Records shown:
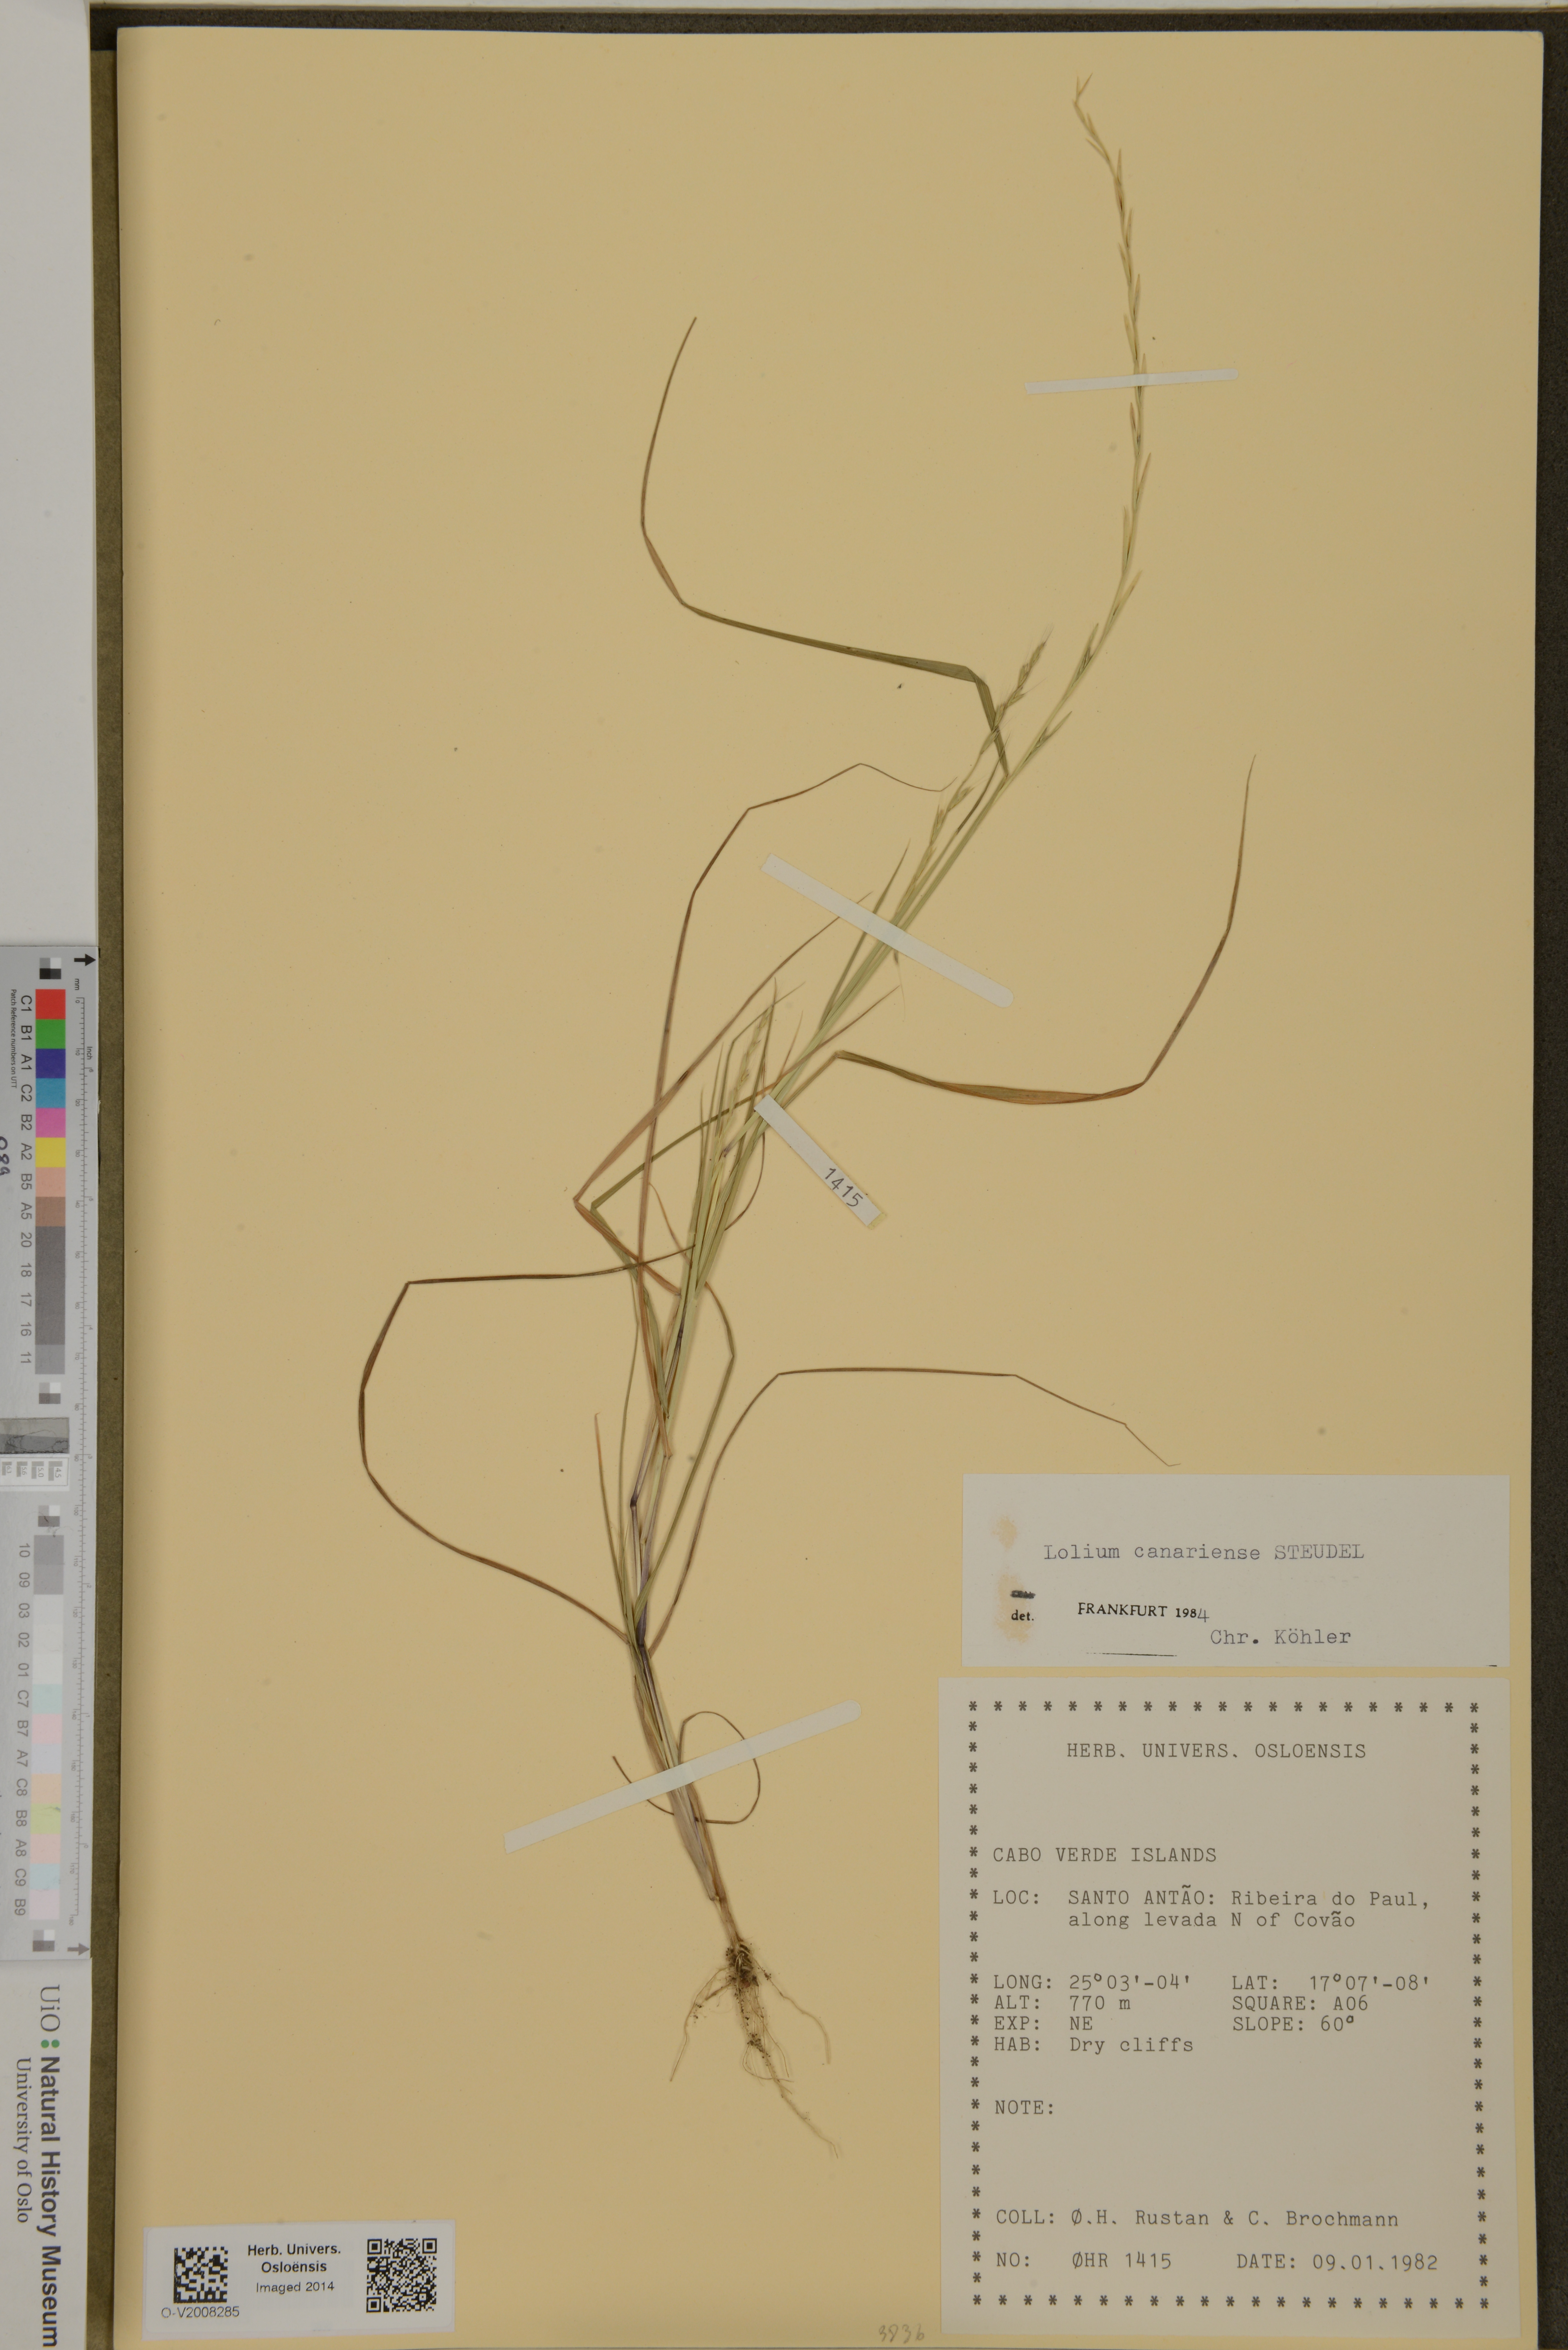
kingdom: Plantae
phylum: Tracheophyta
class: Liliopsida
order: Poales
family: Poaceae
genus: Lolium
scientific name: Lolium canariense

Written exercise: Format every line of the rows above as a Markdown table with the columns "Line No." and "Text", numbering the lines in order and skipping any blank ones. Leave the pictures out of the table.

Response for this exercise:
| Line No. | Text |
|---|---|
| 1 | kingdom: Plantae |
| 2 | phylum: Tracheophyta |
| 3 | class: Liliopsida |
| 4 | order: Poales |
| 5 | family: Poaceae |
| 6 | genus: Lolium |
| 7 | scientific name: Lolium canariense |